What you have to do: Your answer should consist of each line below that includes the word "labels".

Saved entries
++++++++++
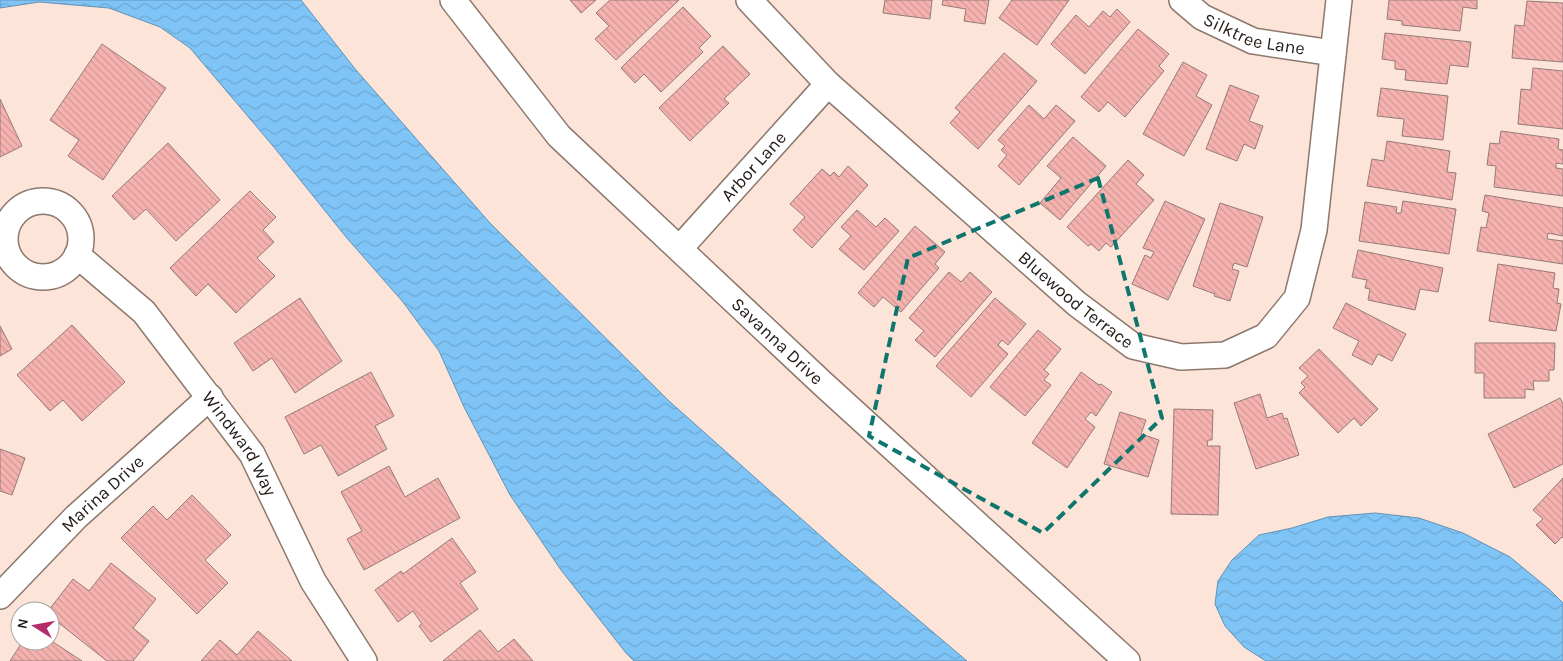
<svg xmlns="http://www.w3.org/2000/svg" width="1563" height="661" font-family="Karla,sans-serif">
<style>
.water{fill:url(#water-waves);stroke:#6391b3}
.building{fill:url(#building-back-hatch);stroke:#947b79}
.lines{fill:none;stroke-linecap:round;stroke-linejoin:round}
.street-casing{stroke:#8d786d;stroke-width:28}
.street{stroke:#fff;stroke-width:25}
.marked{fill:none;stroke:#0f766e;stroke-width:4;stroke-dasharray:10 6;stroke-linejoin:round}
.labels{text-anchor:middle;stroke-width:4;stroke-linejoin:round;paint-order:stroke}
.street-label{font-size:18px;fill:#231b17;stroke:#fff}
</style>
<defs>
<pattern id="water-waves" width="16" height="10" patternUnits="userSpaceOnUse" patternTransform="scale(1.25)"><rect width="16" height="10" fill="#7fc4f6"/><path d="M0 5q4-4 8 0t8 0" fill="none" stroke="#6da8d2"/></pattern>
<pattern id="building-back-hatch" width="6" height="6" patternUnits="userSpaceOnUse" patternTransform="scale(1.25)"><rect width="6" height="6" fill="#f6b2af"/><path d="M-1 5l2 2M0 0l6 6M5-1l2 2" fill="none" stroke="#d39896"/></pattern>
</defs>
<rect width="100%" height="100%" fill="#fce4d9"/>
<g class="water">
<path d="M 0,0 L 301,0 L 356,70 L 490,223 L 669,401 L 842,555 L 967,661 L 634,661 L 626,653 L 561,570 L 510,495 L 464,407 L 439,351 L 403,302 L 346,237 L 273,146 L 190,48 L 160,27 L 109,8 L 39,2 L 0,8 Z"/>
<path d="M 1375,513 L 1419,518 L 1463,533 L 1510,557 L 1550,590 L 1563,603 L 1563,661 L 1266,661 L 1244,647 L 1225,626 L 1215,604 L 1218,581 L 1232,560 L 1259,535 L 1292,528 L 1328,517 Z"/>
</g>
<g class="building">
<path d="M 570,0 L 596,0 L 581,13 Z"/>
<path d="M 610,0 L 679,0 L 616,60 L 595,39 L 609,26 L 596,13 Z"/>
<path d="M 885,0 L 932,0 L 930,19 L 883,13 Z"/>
<path d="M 943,0 L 989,0 L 985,24 L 964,21 L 966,9 L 942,5 Z"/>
<path d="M 1012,0 L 1069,0 L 1037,45 L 999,18 Z"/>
<path d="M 1389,0 L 1477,0 L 1477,9 L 1463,7 L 1460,31 L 1402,25 L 1402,21 L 1387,19 Z"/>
<path d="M 1527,1 L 1563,3 L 1563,62 L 1512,58 L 1515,25 L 1524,26 Z"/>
<path d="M 683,7 L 711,36 L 699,48 L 703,52 L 661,92 L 644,74 L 635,83 L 621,68 Z"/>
<path d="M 1117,9 L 1130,22 L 1085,74 L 1051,44 L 1076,15 L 1089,27 L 1103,11 L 1110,17 Z"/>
<path d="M 1138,29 L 1169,54 L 1159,66 L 1164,71 L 1125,117 L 1108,102 L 1099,112 L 1081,97 Z"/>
<path d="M 1385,33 L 1471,42 L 1468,67 L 1450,65 L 1447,84 L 1405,80 L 1406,70 L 1395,69 L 1395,61 L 1382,59 Z"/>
<path d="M 102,44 L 166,88 L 103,180 L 68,156 L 79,140 L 50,120 Z"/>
<path d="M 723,46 L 750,74 L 724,99 L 729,103 L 690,141 L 659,108 Z"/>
<path d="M 1004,53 L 1037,81 L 978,149 L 950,123 L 960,112 L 955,108 Z"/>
<path d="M 1183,62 L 1207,75 L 1196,96 L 1212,105 L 1184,156 L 1143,134 Z"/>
<path d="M 1533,68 L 1563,71 L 1563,129 L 1518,124 L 1521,89 L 1531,90 Z"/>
<path d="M 1230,85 L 1259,96 L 1249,121 L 1263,126 L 1255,149 L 1244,144 L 1237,161 L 1206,149 Z"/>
<path d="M 1381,88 L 1448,96 L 1443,140 L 1402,136 L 1404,119 L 1377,116 Z"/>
<path d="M 0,99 L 22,146 L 0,157 Z"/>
<path d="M 1029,105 L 1044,119 L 1056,105 L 1075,121 L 1019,185 L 998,166 L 1007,155 L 1001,150 L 1005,146 L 998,140 Z"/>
<path d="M 1501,131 L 1559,139 L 1558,149 L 1563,150 L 1563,164 L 1556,163 L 1556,168 L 1563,169 L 1563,196 L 1494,187 L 1496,166 L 1487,165 L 1490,143 L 1499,144 Z"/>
<path d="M 1073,137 L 1106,166 L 1060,220 L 1040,203 L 1061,178 L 1047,166 Z"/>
<path d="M 1387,141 L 1450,151 L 1447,172 L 1456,173 L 1452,200 L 1367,186 L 1372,159 L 1384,161 Z"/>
<path d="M 168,143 L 220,200 L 176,241 L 146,209 L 134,220 L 112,196 Z"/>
<path d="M 1128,160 L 1144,175 L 1136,184 L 1154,200 L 1111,247 L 1106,243 L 1099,251 L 1091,244 L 1088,246 L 1067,227 Z"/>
<path d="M 848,166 L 868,185 L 812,248 L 793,230 L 805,217 L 790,204 L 822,169 L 830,176 L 834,172 L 839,177 Z"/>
<path d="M 250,191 L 276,217 L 263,230 L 274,242 L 257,258 L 275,276 L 236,313 L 208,284 L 196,296 L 170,268 Z"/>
<path d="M 1485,195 L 1563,208 L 1563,236 L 1548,233 L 1547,239 L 1563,241 L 1563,264 L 1477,251 L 1481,227 L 1486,228 L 1489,213 L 1482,211 Z"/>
<path d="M 1165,201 L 1205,219 L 1168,300 L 1132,284 L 1145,255 L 1151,258 L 1154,252 L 1143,248 Z"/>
<path d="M 1403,201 L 1456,209 L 1449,254 L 1359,241 L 1365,202 L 1397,207 L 1396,213 L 1401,213 Z"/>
<path d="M 1220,203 L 1263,217 L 1247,267 L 1234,263 L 1232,269 L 1239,271 L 1230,301 L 1214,296 L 1215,294 L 1193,286 Z"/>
<path d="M 857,210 L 876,227 L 885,218 L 899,231 L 864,270 L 839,249 L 851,236 L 841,227 Z"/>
<path d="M 915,226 L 945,252 L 935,264 L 939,268 L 901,312 L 883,297 L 874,307 L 858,293 Z"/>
<path d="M 1358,250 L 1443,268 L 1438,292 L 1420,289 L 1415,310 L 1368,300 L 1370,289 L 1365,288 L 1367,280 L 1352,277 Z"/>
<path d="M 1498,264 L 1555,273 L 1553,288 L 1559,289 L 1557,303 L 1561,304 L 1556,331 L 1489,321 Z"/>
<path d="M 949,272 L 961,282 L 970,272 L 992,292 L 935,357 L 915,340 L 924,331 L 909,318 Z"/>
<path d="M 300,298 L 342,361 L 295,393 L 272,358 L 253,371 L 234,343 Z"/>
<path d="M 995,298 L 1026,324 L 1008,345 L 1002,340 L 998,345 L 1008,354 L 971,397 L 936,366 Z"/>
<path d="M 1346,303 L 1406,334 L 1392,361 L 1378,354 L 1372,365 L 1352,355 L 1359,341 L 1333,328 Z"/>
<path d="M 72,325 L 125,382 L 82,421 L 63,400 L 50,411 L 17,375 Z"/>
<path d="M 0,326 L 12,349 L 0,356 Z"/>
<path d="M 1038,330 L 1061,349 L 1044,370 L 1049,374 L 1044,380 L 1051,385 L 1025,416 L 990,387 Z"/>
<path d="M 1475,343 L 1555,343 L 1554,370 L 1549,370 L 1549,381 L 1533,381 L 1534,390 L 1525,389 L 1525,398 L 1484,398 L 1484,373 L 1475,373 Z"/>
<path d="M 1319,349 L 1378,409 L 1361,426 L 1354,418 L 1338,433 L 1299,393 L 1305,387 L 1301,383 L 1308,376 L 1299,368 Z"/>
<path d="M 371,372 L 394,416 L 375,426 L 387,449 L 338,476 L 321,445 L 304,454 L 285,417 Z"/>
<path d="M 1081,372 L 1099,385 L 1101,384 L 1112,392 L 1096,416 L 1091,412 L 1085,419 L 1095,427 L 1067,468 L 1032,443 Z"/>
<path d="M 1260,394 L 1267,418 L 1282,413 L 1284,419 L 1287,418 L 1299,455 L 1256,469 L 1234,403 Z"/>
<path d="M 1560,398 L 1563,404 L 1563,464 L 1514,488 L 1488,434 Z"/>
<path d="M 1174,409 L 1213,410 L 1212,440 L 1208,440 L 1207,446 L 1220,446 L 1218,515 L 1171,514 Z"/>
<path d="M 1120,412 L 1146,420 L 1141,434 L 1159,440 L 1148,477 L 1104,464 Z"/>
<path d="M 0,449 L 25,458 L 12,495 L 0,491 Z"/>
<path d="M 389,466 L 405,497 L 438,478 L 460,518 L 364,570 L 347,539 L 362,531 L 341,492 Z"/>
<path d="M 1563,478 L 1563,538 L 1562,537 L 1555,544 L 1536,525 L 1543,519 L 1533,510 Z"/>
<path d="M 192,495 L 231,535 L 205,560 L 228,583 L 197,614 L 121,538 L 153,506 L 167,520 Z"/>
<path d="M 452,538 L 476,572 L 460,583 L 478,609 L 431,642 L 419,626 L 422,624 L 413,611 L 398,622 L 375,590 L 401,571 L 403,574 Z"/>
<path d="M 111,563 L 156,599 L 133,628 L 149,641 L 133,661 L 107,661 L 50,616 L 50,611 L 48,611 L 73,579 L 89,591 Z"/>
<path d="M 480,630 L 498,652 L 514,639 L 533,661 L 443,661 Z"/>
<path d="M 258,631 L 292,661 L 201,661 L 220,640 L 237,655 Z"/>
<path d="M 50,640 L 82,661 L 10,661 L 23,641 Z"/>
</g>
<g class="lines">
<defs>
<g id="street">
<path id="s1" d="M 453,0 L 559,136 L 823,384 L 1127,661"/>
<path id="s2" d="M 749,0 L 828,84 L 1077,304 L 1133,346 L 1181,357 L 1225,355 L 1266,336 L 1297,298 L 1314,230 L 1339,0"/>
<path id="s3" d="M 1182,0 L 1202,17 L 1253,41 L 1333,53"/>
<circle cx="43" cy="239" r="38"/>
<path id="s4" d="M 680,248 L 828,84"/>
<path id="s5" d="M 77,255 L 144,312 L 252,454 L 313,581 L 364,661"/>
<path id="s6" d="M 0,596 L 76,517 L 210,397"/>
</g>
</defs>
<use href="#street" class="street-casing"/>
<use href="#street" class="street"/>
</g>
<path class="marked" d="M 1098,178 L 1162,418 L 1043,533 L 869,436 L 908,258 Z"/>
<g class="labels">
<g class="street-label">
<text dy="6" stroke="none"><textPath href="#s3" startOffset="82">Silktree Lane</textPath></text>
<text dy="6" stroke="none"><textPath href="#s4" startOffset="110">Arbor Lane</textPath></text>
<text dy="6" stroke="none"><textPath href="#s2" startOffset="444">Bluewood Terrace</textPath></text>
<text dy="6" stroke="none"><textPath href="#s1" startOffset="472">Savanna Drive</textPath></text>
<text dy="6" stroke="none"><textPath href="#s5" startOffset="251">Windward Way</textPath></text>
<text dy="6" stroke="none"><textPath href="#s6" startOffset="145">Marina Drive</textPath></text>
</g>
</g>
<g transform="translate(35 626) rotate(281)"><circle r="24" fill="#ffffff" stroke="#a7a4a2"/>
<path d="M0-4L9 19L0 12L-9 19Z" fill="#b42c6c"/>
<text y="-8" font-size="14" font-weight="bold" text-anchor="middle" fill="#231b17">N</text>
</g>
</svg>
++++++++++
Final answer:
.labels{text-anchor:middle;stroke-width:4;stroke-linejoin:round;paint-order:stroke}
<g class="labels">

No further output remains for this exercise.